Manusia? Ya jelas harus dekat dengan Tuhan. Apabila tidak, maka bersiaplah untuk terlempar ke dalam dunia yang tanpa petunjuk. Hidup yang tanpa arah dan tujuan yang jelas dunia dan akhirat, adalah sebuah kehidupan yang getir, pahit dan meranggas. Namun ada pula manusia yang beranggapan bahwa mendekati Tuhan sama artinya dengan menjauhi kebebasan. Kebebasan, kata mereka, adalah sebuah situasi dimana manusia bisa berkreasi mengukir hidupnya tanpa harus dibatasi oleh petunjuk dan aturan Tuhan. Sayangnya, ini akan membuat manusia terjebak dalam dogmatisme yang kaku dan buta, yang tentu saja jauh dari garis edar Tuhan.
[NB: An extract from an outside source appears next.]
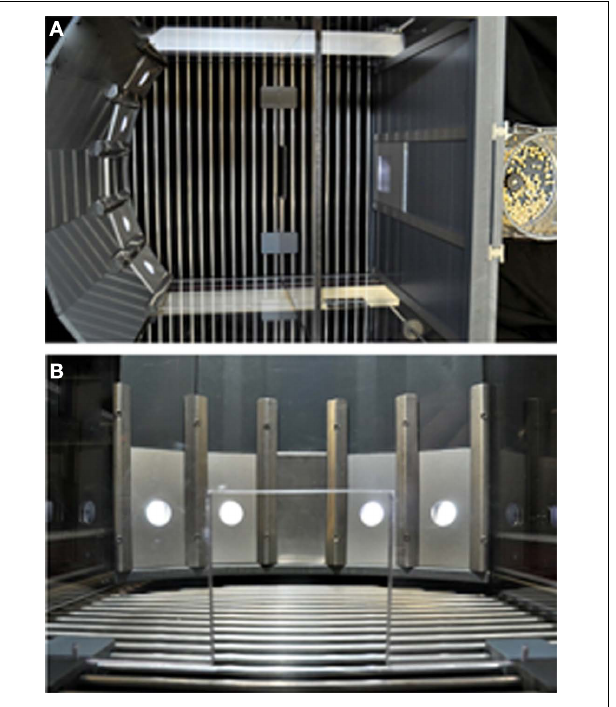
FIGURE 4 |The four-hole operant chamber model (RGT onesessionrewardandtime-out ). (A) Top view of the apparatus (Imetronic).These chambers are modular and can be configured for multiple behavioral paradigms (one or several nose-poke or levers, drug self-administration). A transparent vertical partition containing a central opening divides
Sayangnya, kelompok manusia yang seperti ini kurang lanjut dan panjang dalam memaknai kebebasan. Kebebasan yang sejati sesungguhnya adalah sebuah ketaatan untuk berjuang menegakkan hukum dan garis Tuhan di alam semesta. Kebebasan yang mutlak bisa dicapai bila kita berjalan di jalan yang abadi dan mutlak pula. Bila kita masih mengandalkan tapak kaki di jalan yang sementara-sementara, di terminal-terminal spiritual yang tidak sampai ke hakekat kebebasan sejati, maka kita harus bersiap untuk memasuki hidup yang gelap dan bengis.
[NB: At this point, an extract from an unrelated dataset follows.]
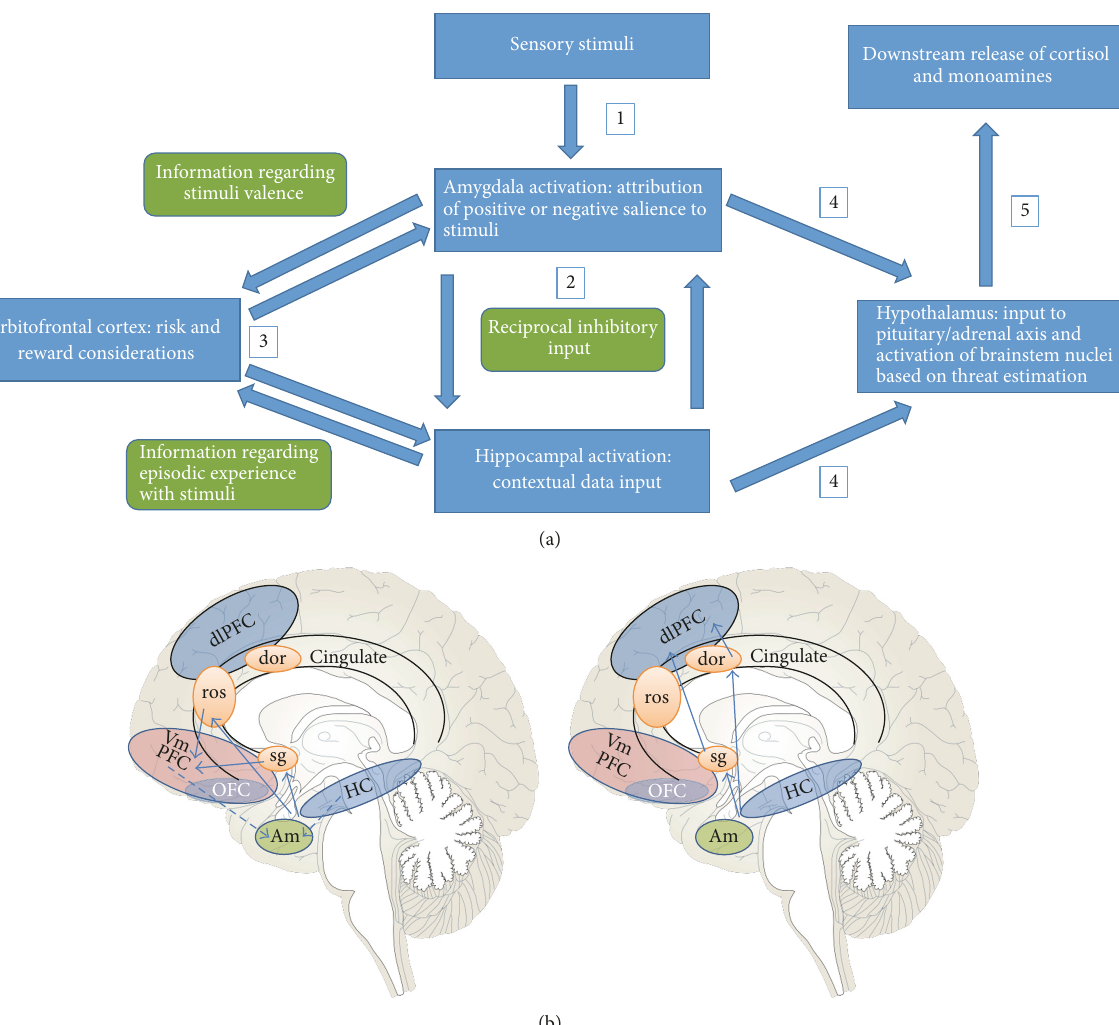
Figure1:Depictionofthesubcortical-corticalcommunicationwhichwillinformwhetherthedlPFCorvmPFCwillbepreferentiallyactivated in response to environmental stimuli. (a) shows how, as the individual perceives an element in the environment (the thalamus is not portrayed in this figure), the amygdala will be activated, and positively or negatively valenced associations will emerge based on past experience. The hippocampus will provide some level of contextual data based on episodic memory, and the OFC will weigh risk and reward considerations based on input from these two structures. Subsequent neuroendocrine responses will ensue, with the hypothalamus being more or less driven to initiate downstream cortisol release, as well as stimulating brainstem nuclei for release of monoamines, depending on the subjective sense of danger felt to be present. (b) illustrates the subsequent higher cortical level activation that will occur after this initial communication. The subcortical-cortical connection will be mediated by the ACC (either ventral or dorsal portions), which will divert activation preferentially towards the dl or vmPFC. Left panel: in instances of lower perceived environmental threat, the vmPFC is activated via portions of the sgACC and the rACC; there is greater inhibitory connection with the amygdala, thus allowing for greater top-bottom mitigation of the fear response (also aided by the inhibitory contextual hippocampal input); more robust development of the vmPFC-amygdala and hippocampus-amygdala control mechanisms can allow for more controlled responses to the environment, even when there may be potential threat, as cognitive control and contextual data will prevent excessive reactivity and stimulus generalization, permitting greater flexibility and hence more adaptive responses. The vmPFC has been shown to be hypoactive in cases of child abuse, major depressive disorder, borderline and antisocial personality disorders, and posttraumatic stress disorder, among others (refer to text for more detail). Right panel: in situations of amygdala- drivenbottom-topcommunication,asisseeninanxietydisorders,posttraumaticstressdisorder,andborderlinepersonalitydisorder,portions of the sgACC and the dACC may be preferentially activated and access the dlPFC, resulting in excessive cognitive control, attempts to suppress distressing memories, and lack of attunement with one’s own emotional response, given the lack of inhibitory feedback onto the amygdala; in (b), solid lines represent excitatory connections and dashed lines, inhibitory connections. dlPFC = dorsolateral prefrontal cortex; vmPFC = ventromedial prefrontal cortex; OFC = orbitofrontal cortex; Am = amygdala; HC = hippocampus; Hy = hypothalamus; sg = subgenual anterior cingulate cortex; ros = rostral anterior cingulate cortex; dACC = dorsal anterior cingulate cortex. The sgACC has connections to both the vmPFC and the dlPFC, the implications of which are described in the text. This depiction is of the medial surface of the brain; the dlPFC and portions of the OFC are located on the superolateral surface of the cerebrum, and their representations here are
Manusia yang dekat dengan Tuhan berarti mereka sadar bahwa hidup adalah perjalanan menuju keabadian. Boleh disebut, hidup di dunia ini hanya satu titik dari garis panjang perjalanan hidup menempuh satu planet ke planet yang jauhnya tidak bisa diukur. Berapa panjang hidup manusia sesungguhnya? Tidak ada yang mengerti kecuali Tuhan yang serba mengetahui semua rahasia.
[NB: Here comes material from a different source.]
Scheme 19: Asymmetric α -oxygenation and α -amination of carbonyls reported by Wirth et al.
Dekatnya kita dengan Tuhan bukanlah kedekatan yang bisa diukur dengan menggunakan penggaris. Kedekatan itu bukanlah diukur dengan satuan ukuran fisika, mili, centi, meter, kilometer dan seterusnya. Kedekatan adalah sebuah penghayatan bahwa kita ini sedang bercengkrama, selalu berkomunikasi di setiap detak jantung dan berada di “pelukan” Tuhan. Rasanya? Setiap individu akan mengalami rasa yang berbeda-beda bila dekat dengan Tuhan. Lidah kita akan mengatakan manis saat merasakan permen, namun sensasi selanjutnya dari manisnya permen tentu berbeda-beda pula komentarnya.
Bagaimana cara bila ingin dekat dengan Tuhan? Tidak ada hal yang lebih mudah untuk mendekati Tuhan. Lebih mudah dari membalik telapak tangan kita. Sebab kedekatanNya tiada berjarak dengan pengetahuan kita. Di tingkat syariat: kedekatan itu masih perlu dipikirkan. Di tingkat hakekat: kedekatan masih perlu didzikirkan. Di tingkat makrifat: kedekatan hanyalah dialami dan tidak perlu dipikirkan dan didzikirkan lagi. Aku adalah Aku!